10 Amendments. HARVEST may amend this Agreement from time to time by providing Member with at least thirty (30) days’ prior written notice. Any such amendment shall become effective on the stated effective date. Member’s continued access to or participation in the HARVEST Platform, or continued performance of services after the effective date, shall constitute acceptance of the amendment. If Member does not agree to an amendment, Member may terminate this Agreement prior to the effective date in accordance with the termination provisions set forth herein.

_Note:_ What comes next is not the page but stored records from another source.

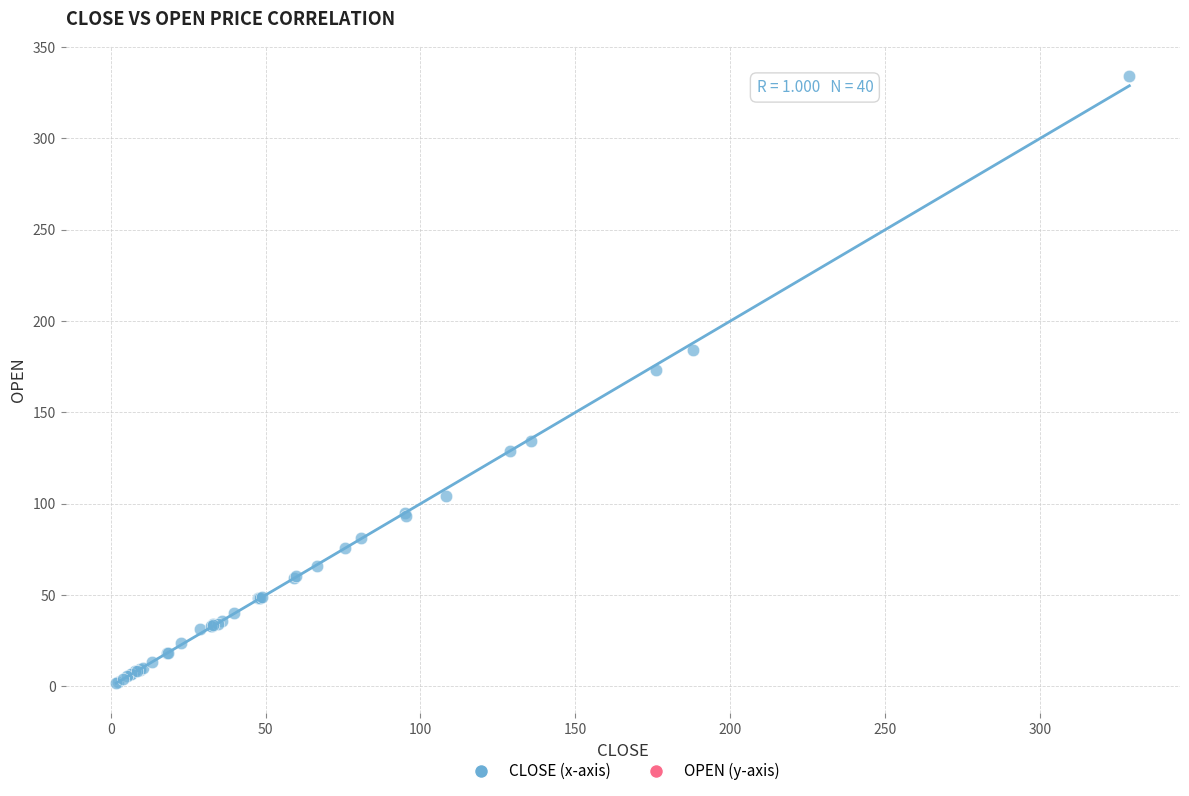

What Y value in the scatter plot is closest to 168?

173.0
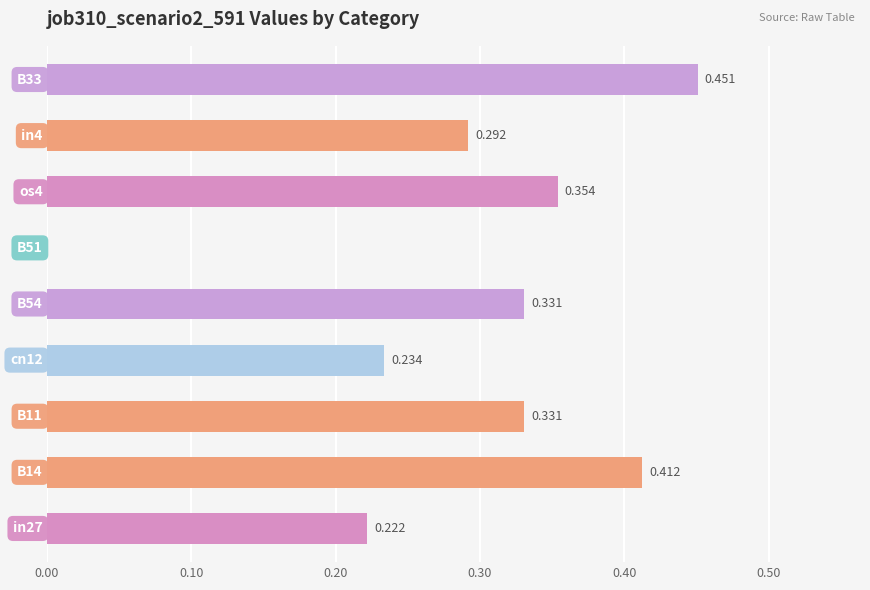

How many values are between 0 and 1?

9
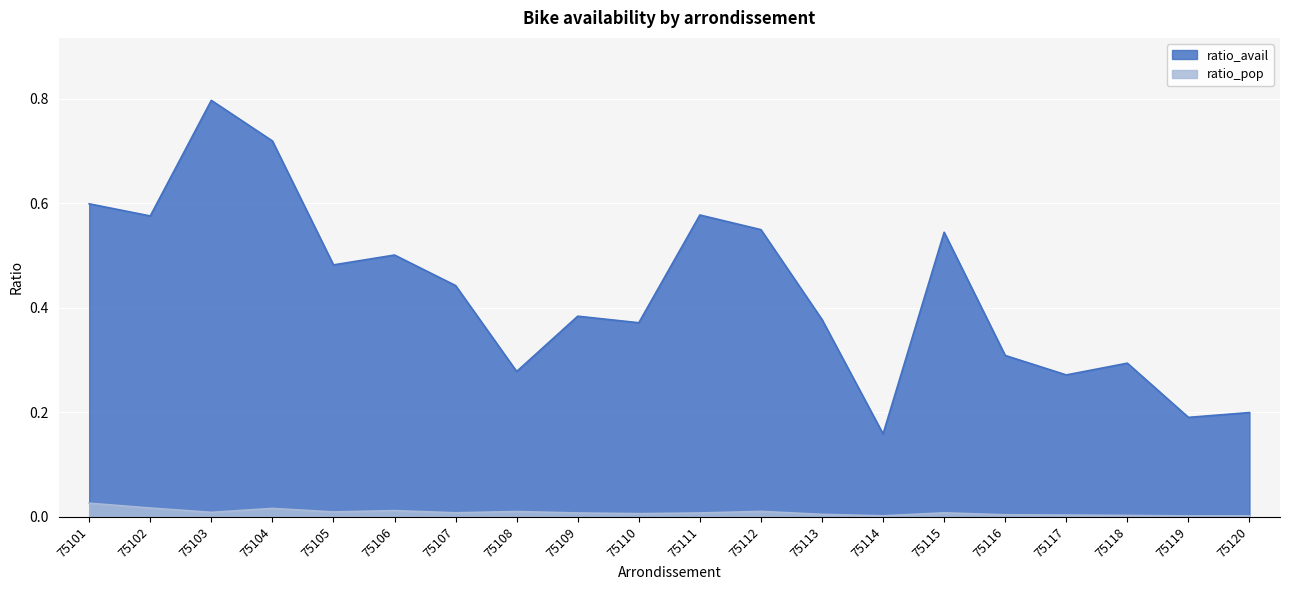

Reading left to right, what are all the values shown in this chart?

ratio_pop: 0.0	0.0	0.0	0.0	0.0	0.0	0.0	0.0	0.0	0.0	0.0	0.0	0.0	0.0	0.0	0.0	0.0	0.0	0.0	0.0
ratio_avail: 0.6	0.6	0.8	0.7	0.5	0.5	0.4	0.3	0.4	0.4	0.6	0.5	0.4	0.2	0.5	0.3	0.3	0.3	0.2	0.2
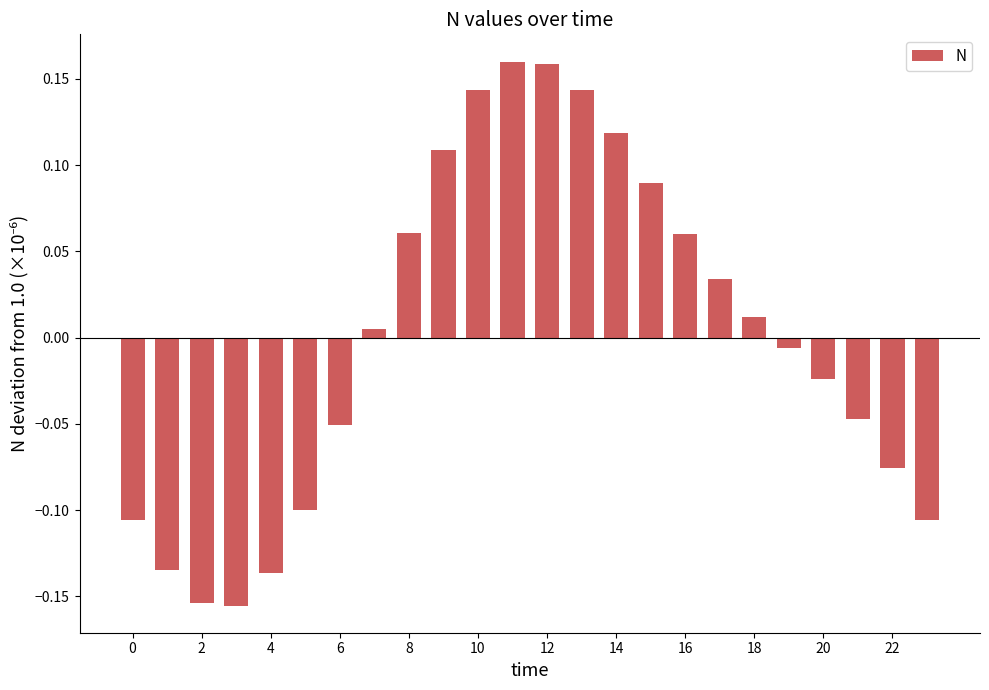

What is the difference between the maximum and minimum values?

0.3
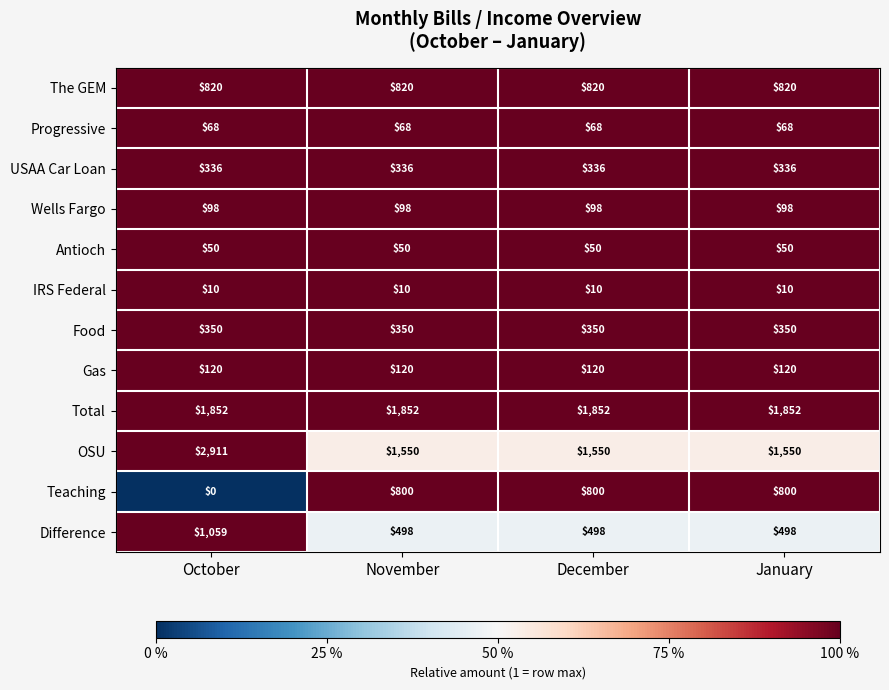

Which series has the largest range (max minus min)?

OSU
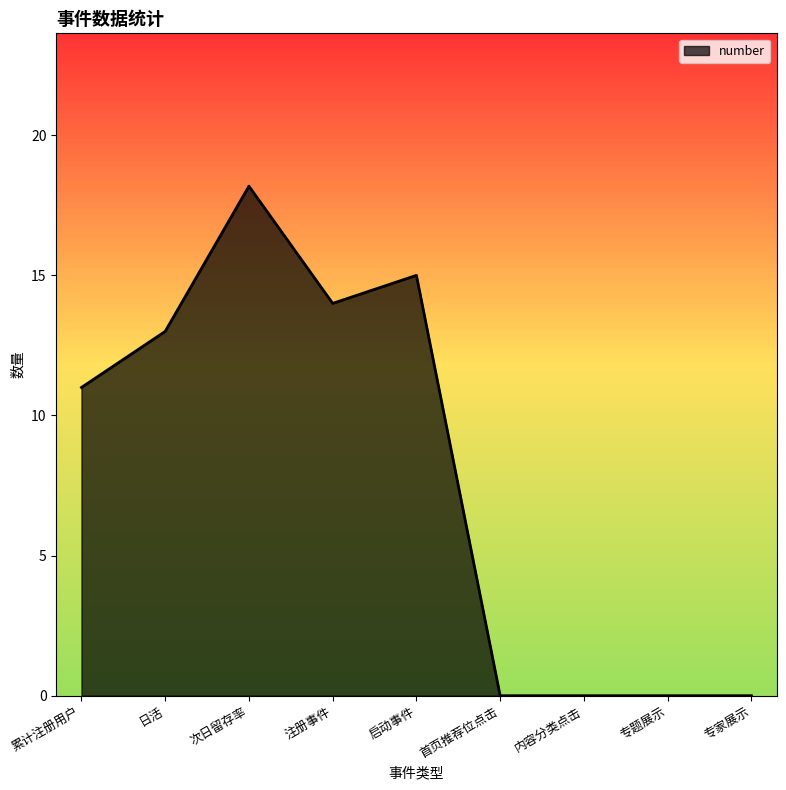

What is the difference between the maximum and minimum values?

18.2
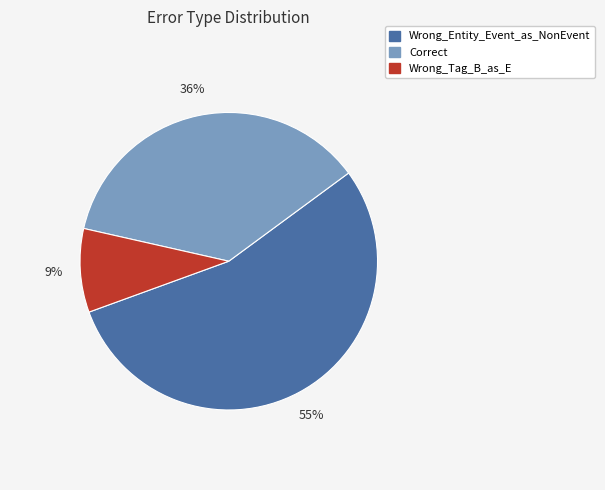

How many slices are in this pie chart?

3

11 Assignment. Member may not assign this Agreement, in whole or in part, or delegate any rights, obligations, or services hereunder without the prior written consent of HARVEST. HARVEST may assign this Agreement, in whole or in part, to any of its Affiliated Companies upon written notice to Member, and Member hereby consents to any such assignment. Following any such assignment, HARVEST shall be released from the rights and obligations expressly assumed by the assignee.
12 Severability. If any provision of this Agreement is determined by a court of competent jurisdiction or arbitrator to be invalid, illegal, or unenforceable, such provision shall be modified to the minimum extent necessary to render it enforceable, or if modification is not possible, severed, and the remaining provisions shall remain in full force and effect.
IN WITNESS WHEREOF, the Parties have executed this Agreement as of the Effective Date.